I grew up as the child of immigrants, shaped not just by where my family came from, but by the ways they learned to adapt and begin again.
My mother was born in East Africa, raised by parents who had migrated from India and were acclimating to an entirely new world. Adaptation was woven into her childhood. My father lived through migration himself and helped his own family resettle; experiencing firsthand what it means to start again in an unfamiliar place.
In our home, resilience wasn’t something we talked about. It was the atmosphere; the backdrop of daily life. I learned early how to hold multiple truths, hear every side, and navigate complexity with empathy.
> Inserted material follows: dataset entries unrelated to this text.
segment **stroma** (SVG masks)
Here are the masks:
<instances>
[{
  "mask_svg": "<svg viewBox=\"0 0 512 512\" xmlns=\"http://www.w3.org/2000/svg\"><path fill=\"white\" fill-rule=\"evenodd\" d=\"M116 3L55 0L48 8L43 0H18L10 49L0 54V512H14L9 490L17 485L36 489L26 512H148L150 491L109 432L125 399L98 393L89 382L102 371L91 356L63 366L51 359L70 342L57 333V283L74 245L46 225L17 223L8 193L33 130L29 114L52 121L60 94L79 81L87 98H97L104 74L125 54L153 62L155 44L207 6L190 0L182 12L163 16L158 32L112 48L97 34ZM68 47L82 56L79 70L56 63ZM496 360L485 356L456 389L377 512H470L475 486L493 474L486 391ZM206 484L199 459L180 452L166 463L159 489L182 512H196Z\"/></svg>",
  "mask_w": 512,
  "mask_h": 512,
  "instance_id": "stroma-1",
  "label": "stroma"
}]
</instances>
I was a deep, emotional child, absorbing the subtle scripts that came with being Indian, a girl, and a “middle child.” I internalized a lot about who I was supposed to be, often quieting my own instincts because it felt safer than contradicting expectation.
Achievement became my navigation system.
Top schools, global companies, a COO role; all the markers of success I believed would ground me.
But the closer I got to the life I thought I was supposed to want, the further I drifted from myself. Achievement gave me belonging, but it also blurred my inner voice. And eventually, the distance between who I was and who I was becoming became impossible to ignore.
Stepping away was the beginning of coming home to myself. I moved through cycles of intentional experimentation and iteration to hear my own voice again.
And all of this — the lineage, the striving, the unraveling, the rebuilding — it's my story.
It's the foundation for how I now move in the world.